Install from WordPress
When the plugin is listed in the WordPress Plugin Directory:- Open Plugins > Add New in WordPress.
- Search for Convertly Media Optimizer.
- Click Install Now, then Activate.
- Open Settings > Convertly Media or click Settings next to Convertly in the plugin list.
- Paste a Convertly API key.
- Choose your optimization rules.
Connect Convertly
Create an API key in the Convertly dashboard, then paste it into Settings > Convertly Media. The plugin uses API keys rather than OAuth account login. This keeps the WordPress setup simple and avoids storing Convertly account passwords in WordPress.Optimization controls
- Optimize new uploads automatically
- Optimize original images
- Choose generated WordPress image sizes
- Set image quality from 1 to 100
- Strip metadata
- Generate WebP copies
- Generate AVIF copies
- Resize oversized originals
- Enable video and audio compression
Existing media
Use Media > Bulk optimize to optimize files that were uploaded before Convertly was installed. The bulk page shows available media, queue progress, total savings, and recent job status in one place. You can also queue existing media from Settings > Convertly Media when you are already editing optimization rules.On-demand media tools
Use Media > Convertly tools when you want to create a new asset from an existing Media Library item without changing the original.- Choose a tool card.
- Click Choose from Media Library.
- Pick an image from the WordPress media modal.
- Adjust the settings for that tool.
- Click Create new media file.
- Remove background creates a transparent PNG copy.
- Convert format creates WebP, AVIF, JPG, or PNG copies with optional resizing.
- Raster to SVG creates an editable SVG copy for simple logos and flat artwork.
- Create thumbnail generates square or fitted preview assets.
- Watermark creates a branded image copy.

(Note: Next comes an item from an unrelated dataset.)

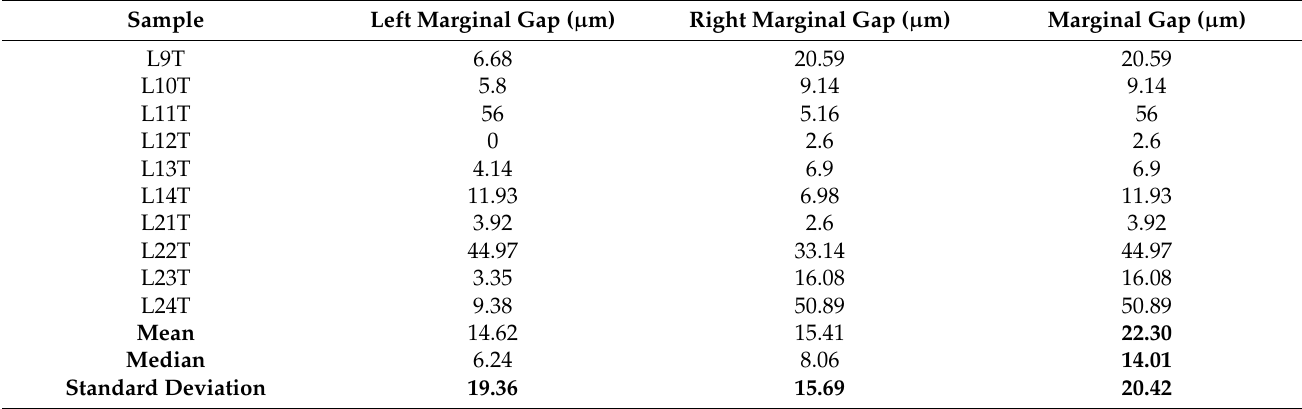
Figure 6. Microleakage in a specimen of control group. Table 3. Marginal adaptation in the study group.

- Strip metadata creates a cleaned copy where the source format supports metadata removal.
Background processing
Upload requests do not wait for optimization to finish. The plugin stores local work items in WordPress, sends each media operation to Convertly’s/api/jobs endpoint, and writes completed results back into the Media Library after Convertly workers finish.
When callbacks are enabled, Convertly notifies the plugin as soon as a remote job completes. WP-Cron remains as a fallback for dispatching local work and recovering missed callbacks, but the plugin does not need minute-by-minute polling for normal completion.

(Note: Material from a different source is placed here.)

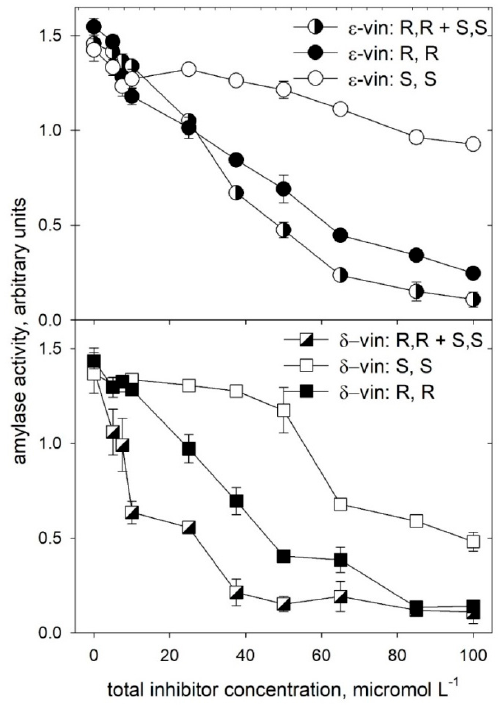
Figure 6. Concentration dependence of the α -amylase inhibition by purified enantiomeric forms of trans - δ -viniferin ( 5 ) and trans - ε -viniferin ( 6 ), and by equimolar mixtures of their purified enantiomers, simulating the presence of a racemic form of each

WordPress still uses WP-Cron, or a real server cron calling wp-cron.php, as the lightweight dispatcher and poller. Convertly’s server-side queue performs the heavy media processing.
Failed local queue items retry up to three times with backoff. Site admins can retry failed items and process a small queue batch from Media > Bulk optimize or Settings > Convertly Media.
Quota behavior
The plugin uses your Convertly API key, so every optimization request follows the API key owner’s plan limits.- Per-minute limits return
429; the background queue backs off and retries. - Monthly quota limits return
402; the job fails immediately with a quota message instead of wasting retries. - After upgrading or enabling overage billing in Convertly, retry failed jobs from Settings > Convertly Media.
- The plugin sends idempotency keys for remote jobs so retries do not create duplicate Convertly work.
- Enable original backups if you want a restore path before optimized files replace local uploads.
- Enable modern-format serving to let WordPress return generated AVIF/WebP files for browsers that advertise support.
Recommended production setup
- Use a paid Convertly plan sized for your upload volume.
- Keep API keys private and rotate them if a site administrator leaves.
- Use a real server cron for busy sites instead of relying only on visitor-triggered WP-Cron.
- Keep enough WordPress disk space for originals, generated sizes, and optimized outputs.
- Test WebP and AVIF delivery with your theme, cache plugin, and CDN.